Natural forces like water or wind or natural growth processes of vegetation are expressed in Schad’s abstract steel sculptures. His broad vocabulary of form delivers manifold interpretative leads, especially since his works are given names that have no concrete meaning. These titles unlock a mysterious, secretive and ambiguous world that demands imaginative contemplation if the observer is to make sense of it. The special importance Chillida attaches to presenting series or variations of a single motif is notably absent from Schad’s sculptural style. While Chillida would create smaller drafts of what later became spatial sculptures in the open air, Schad’s small sculptures, even if they appear enormous, are all created in a single scale and are never conceived as precursors of larger works.
Among other things, Schad’s gargantuan in- and outdoor steel sculptures contrast stability with instability. These structures lean and drift away from the centre; the way they are balanced gives them a lightweight feel that contradicts the actual heaviness of the material. They emphasise the contrasts between ‘closed’ stability and ‘open’ instability. Notions of calmness and movement are given equal expressive weight. While Richard Serra’s large-scale outdoor steel sculptures are both well-known and significant as works of art, his seemingly monumental indoor pieces consisting of linked steel plates are no less impressive.
Like Schad’s, Serra’s works also create points of reference in space. The personal creative style of the New York-based artist evolved by virtue of his involvement with various 1960s art movements, such as minimal, concept or land art, and his central themes have included the physical weight of enormous, solid steel curves or sheets, whose angle of lean or specific arrangement make them appear highly unstable.

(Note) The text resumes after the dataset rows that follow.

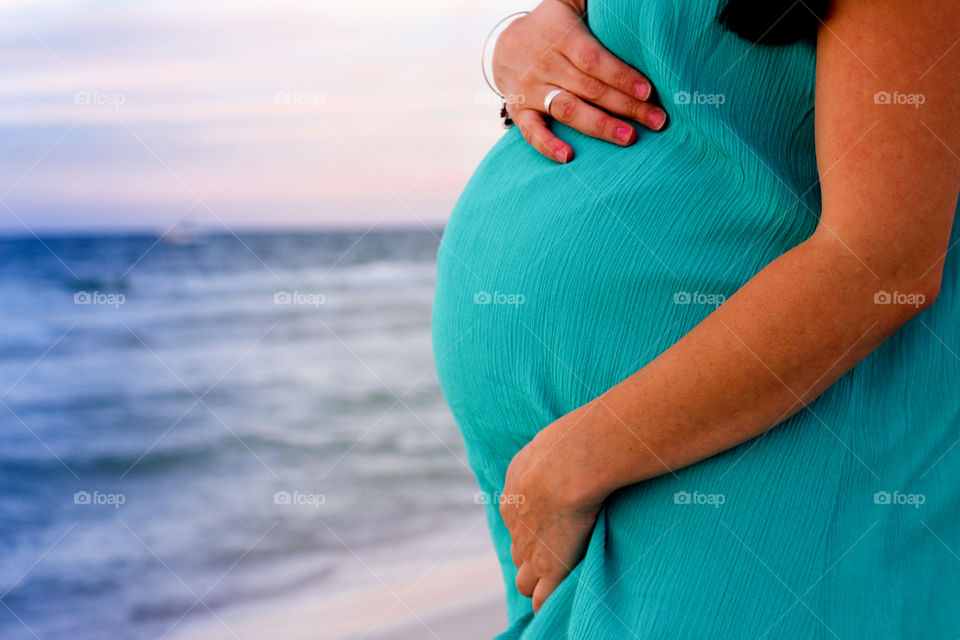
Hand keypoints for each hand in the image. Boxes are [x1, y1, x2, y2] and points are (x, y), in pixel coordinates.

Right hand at [492, 0, 667, 162]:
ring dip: (599, 126)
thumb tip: (630, 6)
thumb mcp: (571, 6)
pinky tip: (568, 157)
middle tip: (657, 121)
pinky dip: (547, 145)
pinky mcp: (519, 111)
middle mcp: (546, 65)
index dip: (621, 75)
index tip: (648, 92)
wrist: (504, 45)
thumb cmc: (554, 28)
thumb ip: (596, 7)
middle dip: (626, 107)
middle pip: (589, 89)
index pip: (594, 60)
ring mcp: (531, 89)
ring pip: (568, 110)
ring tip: (628, 137)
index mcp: (562, 39)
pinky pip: (531, 131)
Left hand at [500, 400, 610, 611]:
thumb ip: (557, 447)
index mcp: (514, 494)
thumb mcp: (551, 439)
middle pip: (518, 552)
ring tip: (557, 585)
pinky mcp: (551, 568)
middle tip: (554, 557)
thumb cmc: (573, 442)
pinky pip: (542, 599)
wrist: (571, 461)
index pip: (518, 521)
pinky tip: (561, 606)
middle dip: (532, 556)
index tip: (550, 526)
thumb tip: (588, 429)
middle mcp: (516, 524)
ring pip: (524, 579)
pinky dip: (549, 603)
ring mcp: (532, 549)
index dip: (534, 527)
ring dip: (539, 582)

Serra’s sculptures reflect a simple vocabulary with architectural overtones, while Schad draws on his unique “spatial symbolism” to unify contrastive facets to form a whole. The inimitable works produced by Schad and Serra both occupy key positions in their treatment of stability and instability, solidity and fragility, heaviness and lightness, symmetry and asymmetry. In addition, the fact that individual sculptures can be explored from within enables the viewer to experience space and time in a specific and complex way, not just optically, but also physically. An interest to create works for specific places is common to both artists. They particularly aim at facilitating interaction between the artwork, its physical environment and the onlooker. One of Robert Schad’s most recent works is worthy of mention in this regard, a piece that constitutes the culmination of formal and topical objectives: the “Cross for Fátima”. Schad’s colossal sculpture, presented as a delicate balance between earthly pain and rapturous detachment, stands tall as a powerful symbol for Christendom as a whole. Newly created points of reference call forth fresh points of view. Familiar things suddenly appear in a new light. These steel sculptures confront the observer with a multifaceted, ever-changing and overwhelming effect.